[[ DOCUMENT PASSAGE, beginning ]]
Ramkhelawan continued, “the second related to the promotion of foreign issuers, dealing with the measures intended to attract foreign issuers to the market.” He said he did not think that his suggestions were accommodated in the final bill and noted the committee was trying to meet a deadline seeking to have the legislation approved before the end of the last session.
The Government and Opposition approved the committee’s changes, though one PNM MP, Colm Imbert, expressed concerned, though he did not request a division.
Asked to comment on the insertion of administrative fines, Ramkhelawan said that his submission did not relate to that as, “that was best handled by the committee”. He noted the new provisions seem to introduce some “levelling” with other pieces of legislation regulating the financial sector, such as banking and financial institution legislation as well as pending insurance legislation.
On the question of summary versus indictable offences, Ramkhelawan stated, “My reading of the switch from summary to indictable was that it was done in order that matters would be dealt with more quickly. My reading was that the matter should be addressed more quickly as if you go the indictable route you have to go through the magistracy to establish whether significant evidence exists, then a trial has to take place at an indictable level.”
The administrative fines and switch from summary to indictable were added after in-camera deliberations of the special select committee of the Senate appointed in March to review the legislation. The members of the committee were: Howai (a former banker); Faris Al Rawi (a lawyer with a corporate practice); Vasant Bharath (a former business executive); Independent Senator Helen Drayton (a former banker); Gerald Hadeed (a former insurance executive); Dr Lester Henry (an economist); Independent Senator Elton Prescott SC (a lawyer with a commercial practice); Anand Ramlogan (a former lawyer with a civil practice); and Kevin Ramnarine (a former energy industry researcher).
[[ DOCUMENT PASSAGE, end ]]
[[ DATASET EXTRACT, beginning ]]
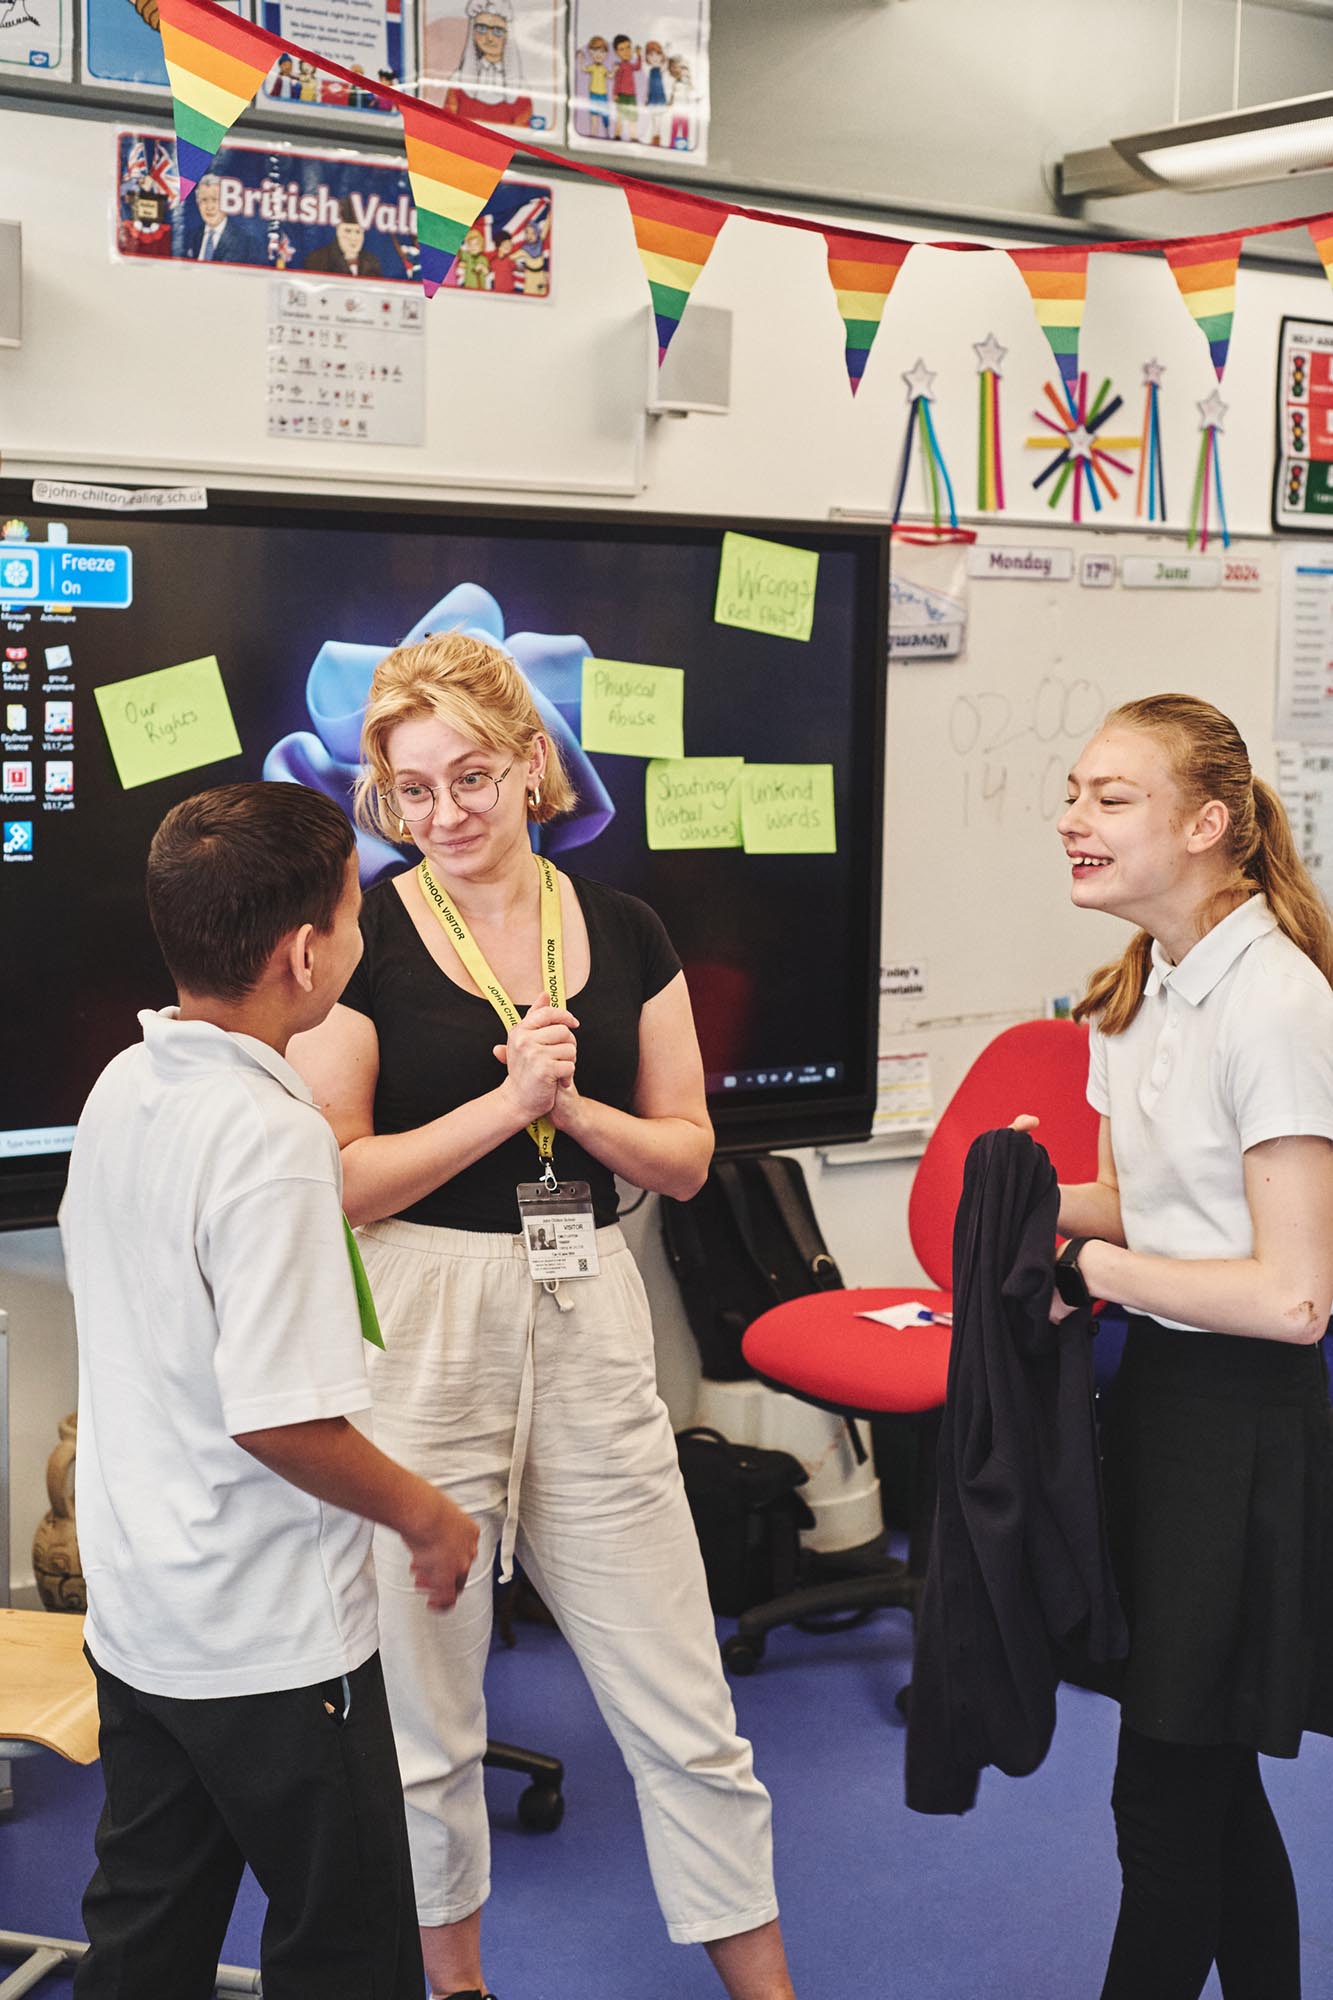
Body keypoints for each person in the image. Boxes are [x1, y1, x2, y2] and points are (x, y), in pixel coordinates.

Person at [290, 634, 798, 2000]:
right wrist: (507, 1110)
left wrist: (576, 1113)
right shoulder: (367, 936)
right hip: (423, 1333)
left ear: (531, 766)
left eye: (469, 778)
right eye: (410, 791)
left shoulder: (624, 929)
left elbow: (688, 1156)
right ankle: (454, 1990)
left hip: (590, 1317)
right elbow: (337, 1180)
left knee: (688, 1713)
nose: (444, 815)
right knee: (425, 1728)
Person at [59, 781, 481, 2000]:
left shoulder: (123, 1087)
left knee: (144, 1926)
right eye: (357, 914)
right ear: (306, 954)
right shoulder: (271, 1135)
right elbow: (280, 1415)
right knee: (345, 1949)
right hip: (275, 1642)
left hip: (147, 1615)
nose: (363, 932)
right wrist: (426, 1513)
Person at [1024, 693, 1333, 2000]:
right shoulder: (1136, 987)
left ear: (1209, 826)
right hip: (1153, 1403)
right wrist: (1023, 1210)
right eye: (1073, 793)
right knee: (1206, 1787)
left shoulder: (1275, 1004)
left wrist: (1086, 1265)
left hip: (1244, 1426)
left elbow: (1294, 1296)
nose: (1072, 821)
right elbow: (1150, 1208)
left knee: (1164, 1803)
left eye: (1110, 799)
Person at [183, 173, 261, 266]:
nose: (209, 207)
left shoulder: (246, 242)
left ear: (226, 202)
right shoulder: (191, 237)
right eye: (204, 200)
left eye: (215, 199)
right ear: (198, 203)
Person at [303, 197, 384, 279]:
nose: (353, 238)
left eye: (358, 232)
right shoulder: (318, 259)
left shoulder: (372, 262)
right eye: (348, 231)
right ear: (338, 231)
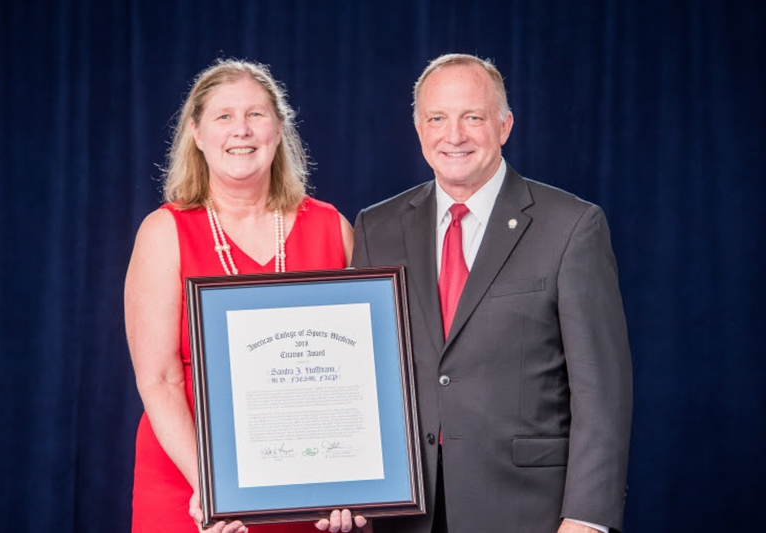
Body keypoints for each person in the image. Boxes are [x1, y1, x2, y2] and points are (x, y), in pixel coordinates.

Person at [319, 54, 633, 533]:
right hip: (404, 513)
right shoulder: (377, 226)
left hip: (528, 510)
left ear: (504, 125)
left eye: (473, 117)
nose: (454, 135)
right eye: (437, 118)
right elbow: (361, 375)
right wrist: (341, 483)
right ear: (419, 129)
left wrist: (587, 518)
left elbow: (601, 391)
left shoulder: (571, 226)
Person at [125, 59, 354, 533]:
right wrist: (212, 488)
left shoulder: (334, 228)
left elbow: (361, 376)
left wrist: (354, 481)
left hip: (307, 487)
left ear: (278, 128)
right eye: (224, 116)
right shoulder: (164, 232)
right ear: (197, 133)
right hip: (189, 484)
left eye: (256, 114)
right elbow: (160, 380)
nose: (241, 130)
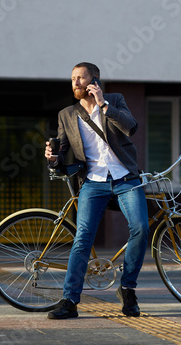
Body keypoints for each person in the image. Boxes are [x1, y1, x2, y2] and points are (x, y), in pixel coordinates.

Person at [44, 62, 149, 319]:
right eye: (72, 79)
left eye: (81, 78)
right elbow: (63, 152)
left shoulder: (114, 100)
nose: (76, 83)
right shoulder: (66, 115)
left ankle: (128, 289)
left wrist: (104, 105)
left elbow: (130, 127)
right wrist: (52, 157)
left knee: (141, 228)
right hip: (93, 182)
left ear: (95, 81)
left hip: (125, 177)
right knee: (82, 239)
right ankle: (70, 300)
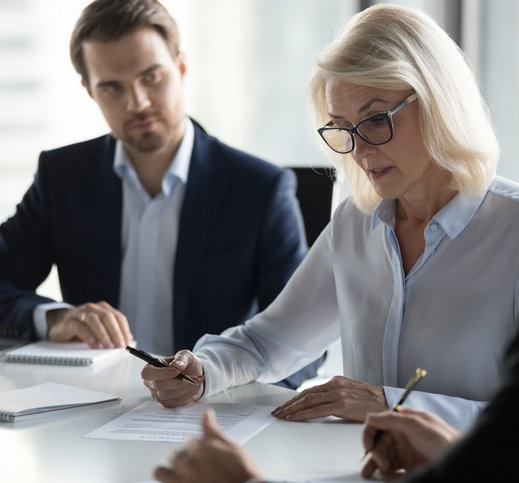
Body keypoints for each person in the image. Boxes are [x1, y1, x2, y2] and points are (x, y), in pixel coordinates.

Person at [152, 13, 519, 483]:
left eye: (375, 121)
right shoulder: (355, 222)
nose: (361, 150)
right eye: (343, 129)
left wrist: (392, 404)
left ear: (436, 102)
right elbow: (269, 342)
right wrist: (203, 370)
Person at [0, 0, 320, 389]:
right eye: (112, 87)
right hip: (92, 413)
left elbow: (304, 346)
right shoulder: (62, 178)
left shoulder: (260, 189)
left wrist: (224, 388)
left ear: (181, 67)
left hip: (214, 415)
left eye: (151, 77)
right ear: (89, 92)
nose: (138, 103)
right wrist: (54, 319)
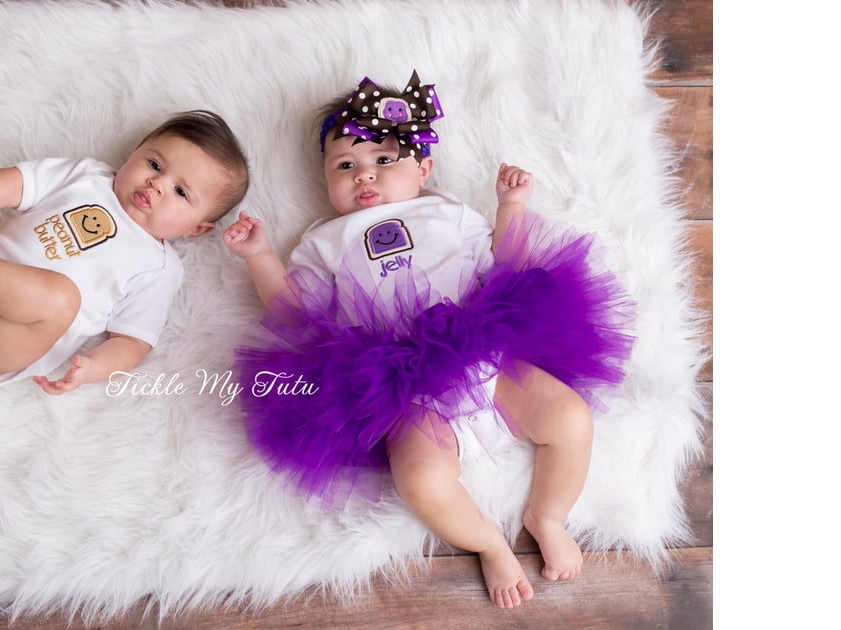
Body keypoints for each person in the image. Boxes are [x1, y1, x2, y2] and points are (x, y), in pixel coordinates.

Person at [222, 72, 632, 609]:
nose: (365, 174)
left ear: (423, 169)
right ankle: (488, 542)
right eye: (345, 166)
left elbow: (506, 263)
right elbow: (295, 313)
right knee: (419, 480)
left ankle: (547, 516)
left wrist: (511, 207)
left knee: (571, 419)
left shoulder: (448, 212)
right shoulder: (323, 241)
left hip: (484, 356)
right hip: (401, 388)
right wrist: (260, 257)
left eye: (384, 159)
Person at [0, 110, 249, 392]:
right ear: (135, 153)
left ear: (194, 229)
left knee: (61, 298)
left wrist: (94, 368)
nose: (157, 184)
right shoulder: (88, 177)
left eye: (180, 192)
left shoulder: (160, 268)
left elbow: (132, 341)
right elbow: (16, 184)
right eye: (154, 165)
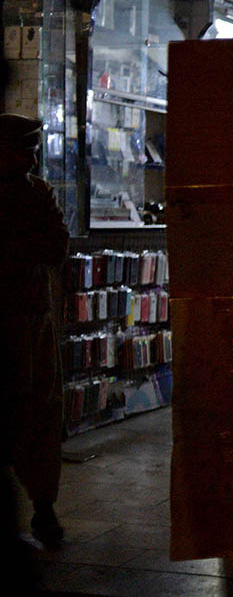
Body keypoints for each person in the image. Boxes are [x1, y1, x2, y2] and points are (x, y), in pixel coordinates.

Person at [0, 113, 69, 551]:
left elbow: (56, 246)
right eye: (23, 149)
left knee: (38, 413)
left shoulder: (38, 191)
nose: (31, 157)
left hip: (30, 318)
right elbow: (53, 245)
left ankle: (43, 509)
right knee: (34, 414)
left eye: (33, 149)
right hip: (23, 318)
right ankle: (42, 510)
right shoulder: (38, 194)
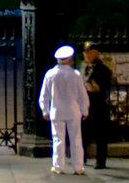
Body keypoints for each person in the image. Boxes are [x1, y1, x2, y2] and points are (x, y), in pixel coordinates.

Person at [38, 44, 90, 175]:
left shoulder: (50, 74)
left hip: (57, 111)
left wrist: (45, 110)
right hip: (73, 111)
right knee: (76, 139)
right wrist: (85, 110)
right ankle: (78, 167)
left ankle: (58, 166)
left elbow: (44, 95)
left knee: (58, 139)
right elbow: (82, 95)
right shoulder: (76, 75)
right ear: (69, 60)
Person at [82, 43, 116, 171]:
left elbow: (99, 88)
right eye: (85, 52)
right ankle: (82, 157)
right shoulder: (85, 68)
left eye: (89, 52)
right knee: (84, 132)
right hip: (86, 105)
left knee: (100, 134)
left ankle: (100, 161)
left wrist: (88, 84)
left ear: (96, 53)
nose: (86, 54)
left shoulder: (103, 69)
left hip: (98, 105)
[[ DATASET EXTRACT, end ]]
▶ **SET OF TASKS**
#1 In the legislation passage, in what month was the special select committee of the Senate appointed?
#2 Rewrite the legislation passage starting at "The Government and" and ending at "pending insurance legislation.", swapping "administrative fines" for "monetary penalties".

▶ **SET OF ANSWERS**
#1 March

#2
The Government and Opposition approved the committee’s changes, though one PNM MP, Colm Imbert, expressed concerned, though he did not request a division.
Asked to comment on the insertion of monetary penalties, Ramkhelawan said that his submission did not relate to that as, “that was best handled by the committee”. He noted the new provisions seem to introduce some “levelling” with other pieces of legislation regulating the financial sector, such as banking and financial institution legislation as well as pending insurance legislation.